BEGIN Page excerpt

Introduction
According to Frankham, Ballou and Briscoe (2009), conservation genetics is a basic and applied science that deals with molecular biology, ecology, mathematical modeling and construction of family relationships. For scientists to apply management techniques, they must understand the genetic relationships that exist between the different organisms under study. In addition, the organisms being studied are usually endangered species. Endangered species are those species that are at a high danger of instant extinction (Frankham, Ballou &Briscoe, 2009).
Causes of Extinction
Most extinction results from human factors (Frankham, Ballou &Briscoe, 2009). Over the previous century, the human population has grown exponentially. This has resulted to adverse impacts on the animal and plant community. Genetic factors have a significant impact on the inbreeding of species, harmful mutations and loss of genetic diversity (Frankham, Ballou &Briscoe, 2009). Furthermore, loss of genetic diversity reduces the capability of species to endure with changes in the environmental condition, which results to their extinction.
Use of Genetics in Conservation
Genetics play a pivotal role in conservation of species (Fox, 2008). For instance, the Florida panther that was at a risk of extinction due to inbreeding defects and low genetic diversity was saved through breeding with panthers from closely related sub-species from Texas. Through detection of low genetic diversity among certain species such as the Asiatic lions, species at risk can be identified. Furthermore, through genetics hybridization of species to existence can be minimized.
Importance of Genetic diversity
A species is made vulnerable to extinction because of a decline in the genetic diversity of the genes of a species (Fox, 2008). A species with a low genetic diversity may lack necessary characteristics for them to survive the changing environmental conditions, whereas species with high genetic diversity may have genes that may allow them to survive to new external conditions. The genes present in the current population have a risk of disappearing with no chance of being recovered because of the high variability of genetic diversity.

END Page excerpt
BEGIN Data to examine

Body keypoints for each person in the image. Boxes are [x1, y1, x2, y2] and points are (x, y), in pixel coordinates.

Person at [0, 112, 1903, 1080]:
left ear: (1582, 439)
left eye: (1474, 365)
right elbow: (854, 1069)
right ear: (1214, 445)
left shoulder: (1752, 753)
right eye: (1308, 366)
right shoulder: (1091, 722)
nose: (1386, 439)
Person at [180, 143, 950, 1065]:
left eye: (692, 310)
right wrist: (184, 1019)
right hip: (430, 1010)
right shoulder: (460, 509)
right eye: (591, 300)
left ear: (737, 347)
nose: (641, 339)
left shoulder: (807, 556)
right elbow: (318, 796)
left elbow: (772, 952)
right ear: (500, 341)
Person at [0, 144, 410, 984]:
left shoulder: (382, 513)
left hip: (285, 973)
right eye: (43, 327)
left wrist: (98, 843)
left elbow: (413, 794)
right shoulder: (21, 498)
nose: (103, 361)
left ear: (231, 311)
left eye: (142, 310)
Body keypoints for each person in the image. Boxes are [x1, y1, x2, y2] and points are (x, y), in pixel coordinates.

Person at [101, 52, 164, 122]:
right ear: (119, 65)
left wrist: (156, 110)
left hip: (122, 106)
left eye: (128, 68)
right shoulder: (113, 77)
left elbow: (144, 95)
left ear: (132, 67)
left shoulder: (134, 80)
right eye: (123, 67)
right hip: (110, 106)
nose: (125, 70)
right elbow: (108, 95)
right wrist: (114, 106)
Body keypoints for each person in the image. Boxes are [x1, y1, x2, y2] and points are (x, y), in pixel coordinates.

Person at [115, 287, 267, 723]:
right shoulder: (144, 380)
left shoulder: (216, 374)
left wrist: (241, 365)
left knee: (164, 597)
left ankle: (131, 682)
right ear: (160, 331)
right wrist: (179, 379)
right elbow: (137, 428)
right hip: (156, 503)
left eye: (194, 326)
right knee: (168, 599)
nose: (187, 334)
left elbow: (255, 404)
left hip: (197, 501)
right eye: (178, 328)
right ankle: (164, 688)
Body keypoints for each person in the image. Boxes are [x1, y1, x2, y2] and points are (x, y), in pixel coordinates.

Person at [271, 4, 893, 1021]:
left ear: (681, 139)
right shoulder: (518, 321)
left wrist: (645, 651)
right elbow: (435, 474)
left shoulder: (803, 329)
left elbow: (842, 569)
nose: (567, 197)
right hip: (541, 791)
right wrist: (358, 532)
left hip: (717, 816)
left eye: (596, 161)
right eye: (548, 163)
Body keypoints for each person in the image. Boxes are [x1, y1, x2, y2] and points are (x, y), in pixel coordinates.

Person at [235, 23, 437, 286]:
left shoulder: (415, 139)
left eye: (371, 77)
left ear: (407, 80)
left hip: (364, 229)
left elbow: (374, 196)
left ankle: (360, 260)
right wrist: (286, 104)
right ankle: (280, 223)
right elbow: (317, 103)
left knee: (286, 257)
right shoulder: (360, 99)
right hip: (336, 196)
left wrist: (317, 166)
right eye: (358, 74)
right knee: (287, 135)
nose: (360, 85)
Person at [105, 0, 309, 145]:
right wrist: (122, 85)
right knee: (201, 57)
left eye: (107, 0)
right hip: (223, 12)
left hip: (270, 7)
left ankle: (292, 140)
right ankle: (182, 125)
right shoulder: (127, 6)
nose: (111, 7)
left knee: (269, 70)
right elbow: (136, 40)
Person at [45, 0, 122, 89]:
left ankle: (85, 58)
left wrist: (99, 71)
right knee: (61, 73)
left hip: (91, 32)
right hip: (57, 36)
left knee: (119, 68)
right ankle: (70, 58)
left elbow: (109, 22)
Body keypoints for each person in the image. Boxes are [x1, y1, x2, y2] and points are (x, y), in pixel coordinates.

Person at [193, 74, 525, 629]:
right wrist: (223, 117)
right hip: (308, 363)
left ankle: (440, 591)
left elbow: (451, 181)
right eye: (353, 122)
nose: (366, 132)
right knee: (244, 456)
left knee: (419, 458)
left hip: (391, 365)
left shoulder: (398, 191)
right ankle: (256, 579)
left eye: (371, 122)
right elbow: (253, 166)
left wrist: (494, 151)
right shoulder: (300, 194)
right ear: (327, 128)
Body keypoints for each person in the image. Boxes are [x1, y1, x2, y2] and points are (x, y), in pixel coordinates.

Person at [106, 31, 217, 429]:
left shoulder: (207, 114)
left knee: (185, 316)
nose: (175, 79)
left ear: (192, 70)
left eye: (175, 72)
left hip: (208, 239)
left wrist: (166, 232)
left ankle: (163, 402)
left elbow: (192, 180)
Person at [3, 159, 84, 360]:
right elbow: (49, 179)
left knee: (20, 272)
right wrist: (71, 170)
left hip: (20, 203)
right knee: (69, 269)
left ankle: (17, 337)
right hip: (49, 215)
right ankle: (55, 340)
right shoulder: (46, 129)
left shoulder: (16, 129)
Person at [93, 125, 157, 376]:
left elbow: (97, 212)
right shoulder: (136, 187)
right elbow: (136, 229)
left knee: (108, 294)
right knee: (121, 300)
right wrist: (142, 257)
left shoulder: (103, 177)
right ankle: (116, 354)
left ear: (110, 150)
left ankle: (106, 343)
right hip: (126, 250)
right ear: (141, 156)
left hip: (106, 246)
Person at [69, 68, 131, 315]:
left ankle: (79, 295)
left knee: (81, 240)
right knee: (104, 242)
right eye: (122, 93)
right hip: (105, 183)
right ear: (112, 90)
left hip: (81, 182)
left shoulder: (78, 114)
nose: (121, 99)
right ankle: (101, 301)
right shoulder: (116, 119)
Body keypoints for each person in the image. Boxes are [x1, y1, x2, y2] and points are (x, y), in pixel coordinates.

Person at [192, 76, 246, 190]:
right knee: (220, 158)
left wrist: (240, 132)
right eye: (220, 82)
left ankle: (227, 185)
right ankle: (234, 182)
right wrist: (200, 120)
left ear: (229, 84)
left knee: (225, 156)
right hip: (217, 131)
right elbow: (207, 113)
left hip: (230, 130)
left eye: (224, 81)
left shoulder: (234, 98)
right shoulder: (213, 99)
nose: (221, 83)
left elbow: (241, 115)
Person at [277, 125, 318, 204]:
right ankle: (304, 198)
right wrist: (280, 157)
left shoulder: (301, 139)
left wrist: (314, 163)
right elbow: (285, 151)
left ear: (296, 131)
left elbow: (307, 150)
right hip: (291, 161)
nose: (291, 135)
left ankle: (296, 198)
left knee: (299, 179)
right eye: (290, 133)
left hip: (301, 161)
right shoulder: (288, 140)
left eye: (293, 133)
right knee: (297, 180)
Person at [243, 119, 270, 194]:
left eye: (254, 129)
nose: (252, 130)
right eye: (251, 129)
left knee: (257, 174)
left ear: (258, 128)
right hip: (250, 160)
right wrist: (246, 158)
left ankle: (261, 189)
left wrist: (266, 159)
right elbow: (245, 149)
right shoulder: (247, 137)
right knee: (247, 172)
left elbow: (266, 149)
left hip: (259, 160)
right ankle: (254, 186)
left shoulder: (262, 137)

END Data to examine

● Exercises to complete
**1.** Summarize the passage on conservation genetics in two sentences.
**2.** Continue the passage on conservation genetics from its final sentence.
The records were taken from a separate source.

● Exercise responses
**1.** Conservation genetics is a basic and applied science that usually studies endangered species. Most extinction results from human factors, and loss of genetic diversity leaves a species less able to survive changing environmental conditions, while genetics can help save species at risk, as when the Florida panther was rescued by breeding with panthers from Texas.

**2.**
Molecular ecology is one of the venues through which genetic conservation is achieved. Furthermore, molecular genetics combines various tools from population genetics to make inferences about populations. Through molecular ecology, identification of species that are difficult to capture can be slightly identified. In addition, molecular ecology allows analysis of parentage among populations and estimation of population size as a gauge of genetic processes. Furthermore, reproduction in discrete populations, estimation of gene flow, and detection of hybridization is also determined. Some of the methodologies that are employed in animal conservation genetics include use of amplified fragment length polymorphisms (AFLPS), DNA sequencing, SNP analysis and use of microsatellites. Techniques used in plant genetic conservation include the randomly amplified polymorphic DNA and inter-simple sequence repeats (ISSRS).
Most of genetic variations occur because of mutations, which are both neutral and rare. Gradual increases in deleterious mutations result in reduction of viability and decrease in population. In addition, another cause of genetic variation may occur because of genetic drift. This refers to the indiscriminate fluctuation of gene frequencies that occur unexpectedly over time. Furthermore, gene flow poses a problem in that not all species breed thus measuring of the gene flow could be problematic.
Conclusion
As the world’s human population continues to grow, more knowledge on the field of conservation genetics will be required in order to deal with the pressures on the different biota. In addition, the study of conservation genetics is going to be expanded to reach more species in different ecological settings (Fox, 2008). Areas where different opportunities will arise using the newly emerging molecular genetics technologies include local kinship, conspecific populations, supraspecific issues, and forensic applications.
References
Fox, C. (2008). Conservation Biology: Evolution in Action. New York: USA. Oxford University
Press.
Frankham, R., Ballou, D. & Briscoe, D. (2009). Introduction to Conservation Genetics (Second
Edition). Cambridge University Press.